Ta vie en l'air. Triomphe des monstres

Par Fatym Layachi

Il est 20h30. Tu as une coupe de champagne à la main. Tu es à l’ouverture d’une boutique. Tu écoutes à moitié une nana dont tu as oublié le prénom, mais dont tu connais pourtant plein de détails sordides de sa vie privée ; vous avez la même esthéticienne. Un de tes ex passe devant toi. Il te sourit. Tu fais semblant de ne pas l’avoir vu. Tu regardes les fringues accrochées sur les portants. Tout est hors de prix, rien n’est particulièrement joli, mais tout le monde trouve ça formidable. C’est à la mode. Du coup toi aussi, tu fais comme tout le monde, tu ne sais pas faire autrement. Tu es parfaitement dans ton élément.

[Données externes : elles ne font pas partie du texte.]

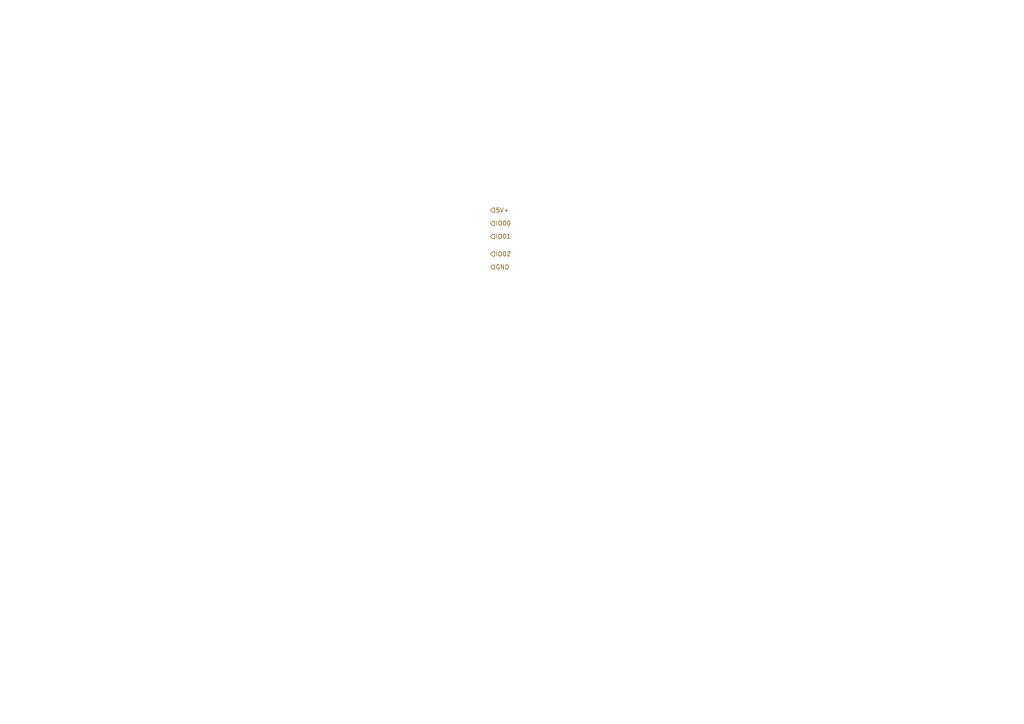
<source format=kicad_sch>
(kicad_sch (version 20230121) (generator eeschema)

  (uuid 49aaf018-a564-48a9-8239-de913146d866)

  (paper "A4")

  


  (hierarchical_label "5V+" (shape input) (at 142.24 60.96 0) (fields_autoplaced)
    (effects (font (size 1.27 1.27)) (justify left))
    (uuid 7a83f506-a046-41f1-a832-702194d85edb)
  )
  (hierarchical_label "IO00" (shape input) (at 142.24 64.77 0) (fields_autoplaced)
    (effects (font (size 1.27 1.27)) (justify left))
    (uuid 8760c897-4089-4712-837f-f9f4c22df2b5)
  )
  (hierarchical_label "IO02" (shape input) (at 142.24 73.66 0) (fields_autoplaced)
    (effects (font (size 1.27 1.27)) (justify left))
    (uuid 92845184-ba03-4999-bf2f-ba50a31c24f2)
  )
  (hierarchical_label "GND" (shape input) (at 142.24 77.47 0) (fields_autoplaced)
    (effects (font (size 1.27 1.27)) (justify left))
    (uuid 960851d2-aa49-4bc8-8b70-c4d85a30c42f)
  )
  (hierarchical_label "IO01" (shape input) (at 142.24 68.58 0) (fields_autoplaced)
    (effects (font (size 1.27 1.27)) (justify left))
    (uuid e63728a4-5df9-4cbf-b2b6-9a9d17b399c9)
  )
)

</source>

Ta manucure est impeccable, ton sac à main hors de prix, tes talons suffisamment hauts et ton sourire ment. Tu as respecté tous les codes de l’endroit. Tu parles pour ne rien dire. Tu n’écoutes pas vraiment ce que tu entends. Le brouhaha a l’air festif. À quoi bon chercher plus ? Entourée de plein de gens que tu connais, tu te sens seule. Et puis, de toute façon, tu ne veux pas comprendre les gens. Tu ne cherches pas à te comprendre toi-même. Ton prochain ne t’importe pas vraiment. Tu te demandes ce que tu fais là. Tu es là, tu t’en contentes, mais ton esprit est ailleurs. Tu n’es nulle part en particulier. Tu es juste une façade sans fond. Tu es un trompe-l’œil. Tu es un mensonge. Et même ton maquillage finira par te trahir. Tu voudrais bien n’aimer que l’authentique, mais tu sais qu’il n’existe pas. Tu aimerais que tous les gens soient beaux. Et qu’ils sentent bon aussi. Tu aimerais simplifier le monde. Le rendre fade et aseptisé. Au moins rien ne ferait mal à ton petit cœur. Tu aimerais que tout se consomme. Ce serait plus simple de jeter les déchets. Tu ne ferais pas de tri. De toute façon, rien n’a de sens. Cette soirée est totalement insipide. Comme quoi, il ne suffit pas de servir du champagne pour qu’une fête soit parfaite. Tu t’ennuies, mais tu ne bâilles pas, tu souris. Tu es polie. Ton téléphone vibre dans ton sac. Enfin, de l’action. C’est Lui. Son nom s’inscrit sur ton écran. Il ne t’a pas appelée ! Ce serait un séisme trop puissant. C’est juste une notification : il a liké une de tes photos sur Facebook. Ça ne veut sans doute rien dire du tout. Il doit se faire chier quelque part, scroller son écran, voir défiler un fil d’actualité et liker compulsivement des statuts, des photos ou des vidéos qu’il ne prend pas le temps de regarder. Mais toi ça te suffit. Voir son nom s’afficher. Et faire battre ton cœur un petit peu plus vite. Tu souris face à un écran. Tes principes passent à la trappe. Tu te mets à penser à Lui. Tu te mets à rêver de Lui.

Tu aimerais Le voir. Tu ne saurais pas quoi Lui dire, tu perdrais tes moyens, mais au moins tu ressentirais quelque chose. Ça te changerait. Tu gardes les yeux rivés sur ton iPhone. Tu lis en diagonale le monde qui t’entoure. Les États-Unis votent ce soir. Ils choisissent l’horreur. La démocratie peut mener à tout, même au pire. C’est déjà arrivé dans l’Histoire. C’est arrivé le mois dernier dans ton pays. Les Hommes ne retiennent donc pas les leçons du passé. Les monstres gagnent du terrain partout. L’obscurité s’abat partout un peu plus. Il n’y a sans doute rien à sauver dans ce monde qui semble aller droit au chaos. Et si finalement la seule chose qui pourrait nous élever était l’amour ? Tu te surprends à avoir ce genre de pensées. Ta tête tourne. Tu as peut-être un peu d’espoir dans la vie. À moins que ce ne soit le champagne.